Present: The Four of Cups. A figure sitting under a tree, arms crossed, ignoring a cup being offered by an outstretched hand. Three cups sit on the ground, untouched. Emotional apathy. Taking what you have for granted. Not even noticing what's being offered to you.
We both stared at that card for a long time. "That's me, isn't it," Jake said. It wasn't a question. And honestly, it was both of us.
Future: The Six of Cups. Two children exchanging flowers in a garden. Nostalgia, innocence, returning to the roots of something. Reconnecting with what made you happy before the world complicated everything.

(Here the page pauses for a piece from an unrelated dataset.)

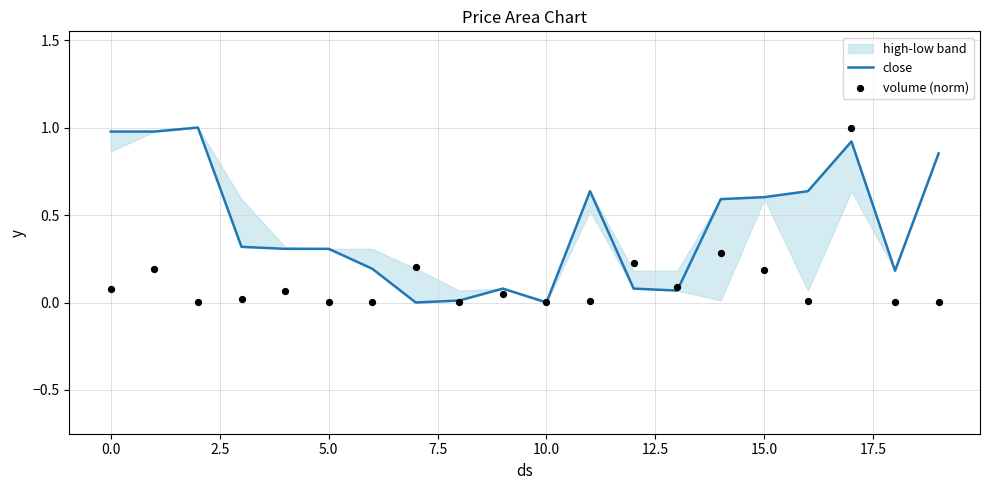

What is the total value across all series at 12?

0.3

"That Three of Cups in the future position felt like the cards were saying: the love is still there. You just buried it under routine and resentment. Go find it again."
The Conversation That Followed
The reading took maybe five minutes. The conversation it started lasted three hours. Jake talked about feeling invisible at home. I admitted that I'd been emotionally checking out because I was afraid of being vulnerable and getting hurt. We cried. We actually held hands across the kitchen table for the first time in months.
The cards didn't fix our marriage. We still went to couples therapy. We still had hard weeks. But that three-card spread did something that months of careful avoidance couldn't: it gave us a shared image to point at and say, "This is where we are. Is this where we want to stay?"
Why the Three-Card Spread Works for Couples
The beauty of a three-card spread is its simplicity. There's no complexity to hide behind. Past, Present, Future — three mirrors held up to your situation. For couples, it creates what our therapist later called "externalized dialogue." Instead of saying "You never listen to me" (accusation, defensiveness, shutdown), you look at the Four of Cups together and say "This is happening to us" (shared observation, shared ownership).
Jake and I do a relationship reading every few months now. It's become our check-in ritual. Sometimes the cards are encouraging. Sometimes they're uncomfortable. But they always start a conversation, and that's the whole point.
If your relationship feels like it's running on autopilot, try sitting across from each other with three cards between you. You might be surprised what surfaces when you give your feelings a visual language.